Cattle were primarily draft animals and only shifted to dairy and meat animals as the horse became the main draft animal. One of the big stories in the early Middle Ages was the shift in agriculture that allowed average farmers to grow enough food to support horses. While horses eat grass like cattle, they need the extra protein of other grains like oats, and that added significant cost. All cattle could pull a cart or a plow, but a castrated male, called an ox, was the main plowing animal. Oxen typically plowed in teams of eight, where possible.
Cattle had another advantage over horses, in that when they grew old, they could be eaten. By the time an ox has spent some years plowing and pulling a cart, his meat is going to be very tough. Still, there was no religious prohibition against eating them, as there was with horses. Cattle’s other parts made glue, fat for soap or candles, and leather. Until the murrain outbreaks of the 14th century, cattle had fewer diseases than horses, and they did not need shoes.

---+---

> QUESTIONS ON THE MATERIAL
1: Translate this sentence from the passage on medieval cattle into Spanish: "Oxen typically plowed in teams of eight, where possible."
2: List every product that the passage on medieval cattle says cattle's other parts made.
3: From the passage on medieval cattle, extract the text between "Cattle had another" and "not need shoes.", inclusive.

> DATASET EXCERPTS
---+---

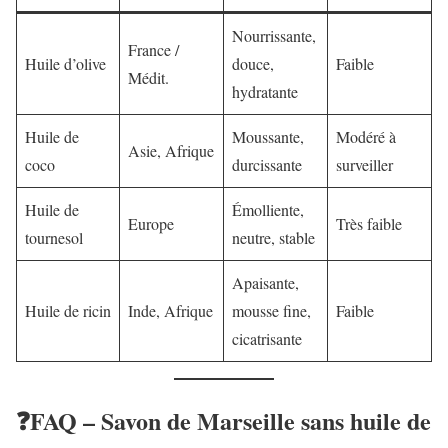
Nourrissante,
France /
Huile d’olive
douce,
Faible
Médit.
hydratante
Huile de
Moussante,
Modéré à
Asie, Afrique
coco
durcissante
surveiller
Huile de
Émolliente,
Europe
Très faible
tournesol
neutre, stable
Apaisante,
Huile de ricin
Inde, Afrique
mousse fine,
Faible
cicatrisante
❓FAQ – Savon de Marseille sans huile de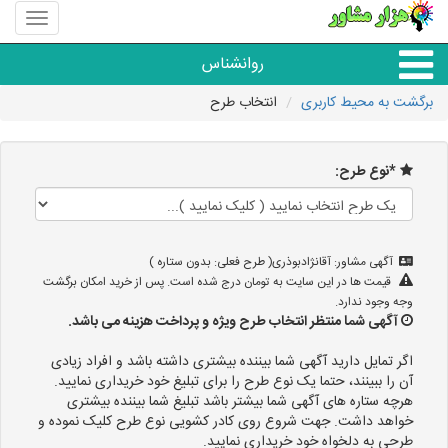
منوی
سایت
هزار
روانشناس
مشاور
برگشت به محیط کاربری
انتخاب طرح
همه مراکز روانشناسی
*نوع طرح:
گروه روانشناسی
آگهی مشاور: آقانژادبوذری( طرح فعلی: بدون ستاره )
قیمت ها در این سایت به تومان درج شده است. پس از خرید امکان برگشت
وجه وجود ندارد.
آگهی شما منتظر انتخاب طرح ویژه و پرداخت هزینه می باشد.
اگر تمایل دارید آگهی شما بیننده بیشتری داشته باشد و افراد زیادی
آن را ببینند، حتما یک نوع طرح را برای تبلیغ خود خریداری نمایید.
هرچه ستاره های آگهی شما بیشتر باشد تبلیغ شما بیننده بیشتری
خواهد داشت. جهت شروع روی کادر کشویی نوع طرح کلیک نموده و
طرحی به دلخواه خود خریداری نمایید.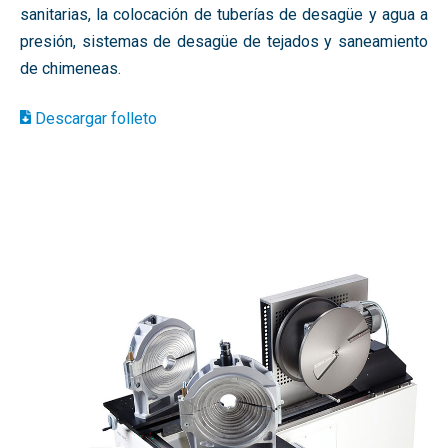
sanitarias, la colocación de tuberías de desagüe y agua a
presión, sistemas de desagüe de tejados y saneamiento
de chimeneas.
Descargar folleto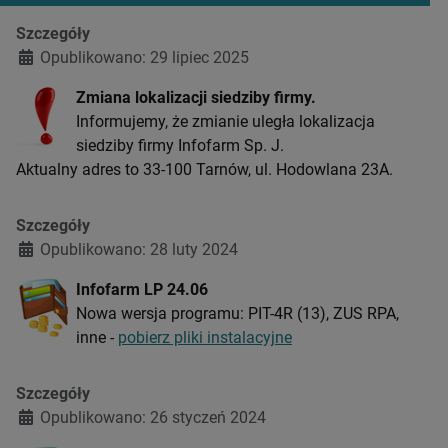
Szczegóły
Opublikowano: 29 lipiec 2025
Zmiana lokalizacji siedziby firmy.
Informujemy, że zmianie uległa lokalizacja
siedziby firmy Infofarm Sp. J.
Aktualny adres to 33-100 Tarnów, ul. Hodowlana 23A.
Szczegóły
Opublikowano: 28 luty 2024
Infofarm LP 24.06
Nowa wersja programu: PIT-4R (13), ZUS RPA,
inne -
pobierz pliki instalacyjne
Szczegóły
Opublikowano: 26 styczeń 2024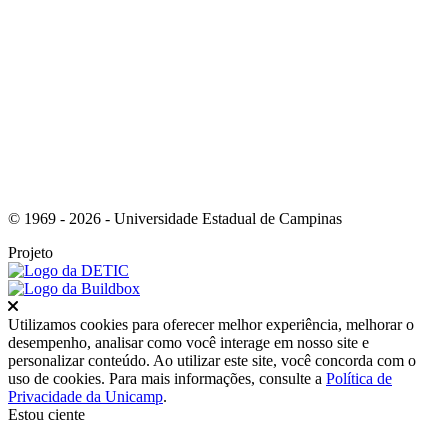
Link para o Youtube
© 1969 - 2026 - Universidade Estadual de Campinas
Projeto
Fechar
Utilizamos cookies para oferecer melhor experiência, melhorar o
desempenho, analisar como você interage em nosso site e
personalizar conteúdo. Ao utilizar este site, você concorda com o
uso de cookies. Para mais informações, consulte a
Política de
Privacidade da Unicamp
.
Estou ciente
Ir para o topo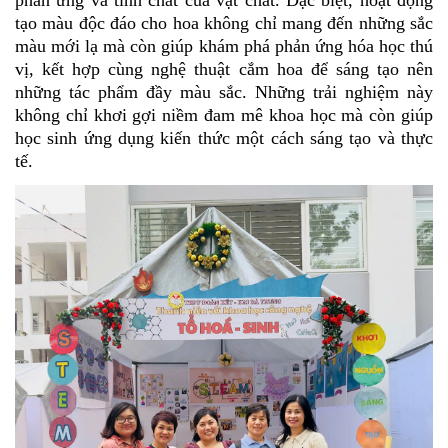
phản ứng và tính chất của vật chất. Đặc biệt, hoạt động
tạo màu độc đáo cho hoa không chỉ mang đến những sắc
màu mới lạ mà còn giúp khám phá phản ứng hóa học thú
vị, kết hợp cùng nghệ thuật cắm hoa để sáng tạo nên
những tác phẩm đầy màu sắc. Những trải nghiệm này
không chỉ khơi gợi niềm đam mê khoa học mà còn giúp
học sinh ứng dụng kiến thức một cách sáng tạo và thực
tế.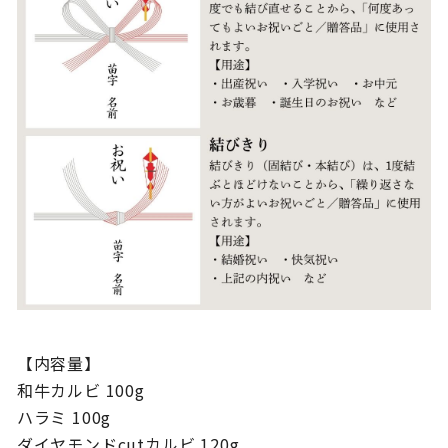
【内容量】
和牛カルビ 100g
ハラミ 100g
ダイヤモンドcutカルビ 120g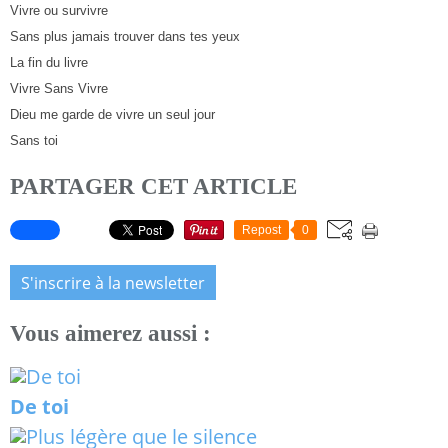
Vivre ou survivre
Sans plus jamais trouver dans tes yeux
La fin du livre
Vivre Sans Vivre
Dieu me garde de vivre un seul jour
Sans toi
PARTAGER CET ARTICLE
Repost
0
S'inscrire à la newsletter
Vous aimerez aussi :
De toi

---+---

> TASK-BY-TASK SOLUTIONS
1: Los bueyes solían arar en equipos de ocho, cuando era posible.

2:
- Glue
- Fat for soap or candles
- Leather

3:
Cattle had another advantage over horses, in that when they grew old, they could be eaten. By the time an ox has spent some years plowing and pulling a cart, his meat is going to be very tough. Still, there was no religious prohibition against eating them, as there was with horses. Cattle’s other parts made glue, fat for soap or candles, and leather. Until the murrain outbreaks of the 14th century, cattle had fewer diseases than horses, and they did not need shoes.